Competitive Strategy
Description
Porter is engaged in a major new body of work on the theoretical foundations of competitive positioning and the underpinnings of sustainable competitive advantage. This research highlights the distinction between positioning and operational effectiveness; the fundamental role of differences in company activities in positioning; and the central importance of tradeoffs in delivering different types of customer benefit to the sustainability of differences in positioning; the role of fit among a firm's activities (or activity systems); competitive advantage and sustainability; and the relationship between strategy, organizations, and incentives.
He is exploring his ideas in theoretical papers, mathematical models, and company studies. An early discussion of this body of work appears in "What is Strategy?", Harvard Business Review, November-December 1996 and Activity Systems as Barriers to Imitation," Harvard Business School Working Paper #98-066.
Porter's next book on strategy, focusing on these ideas, is nearing completion.

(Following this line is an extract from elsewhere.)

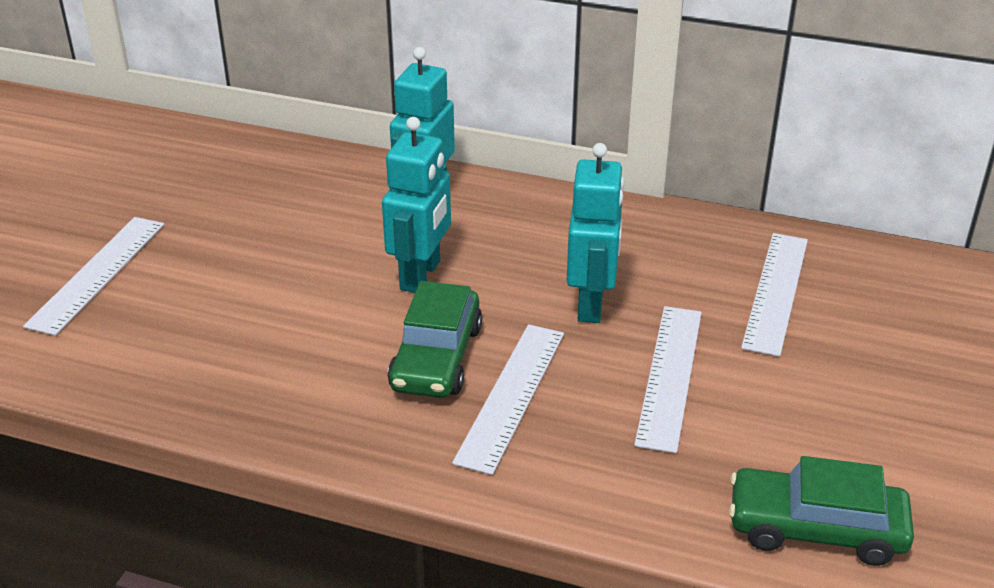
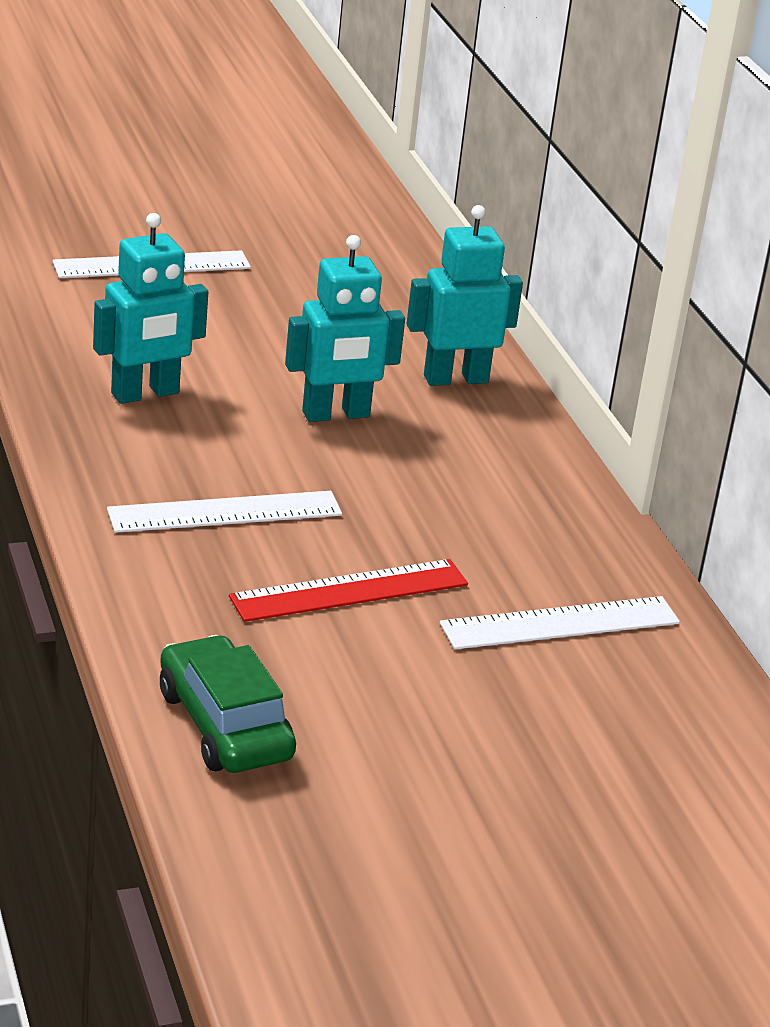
camera: 50 degrees right, 5 degrees down
(436, 358) = (232, 459): green car -> none
(591, 304) = (405, 518): turquoise robot -> turquoise robot (145, 394)
(669, 376) = (349, 590): white ruler -> red ruler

Michael Porter and Anita McGahan are completing a series of statistical papers on the sources of company and industry profitability. Based on large new database on the profitability of U.S. business segments between 1981 and 1994, their research examines topics such as the relative importance of industry; business segment positioning; corporate parent effects on superior or lagging profitability; the persistence of profit differences over time; and how high and low performers differ along such dimensions.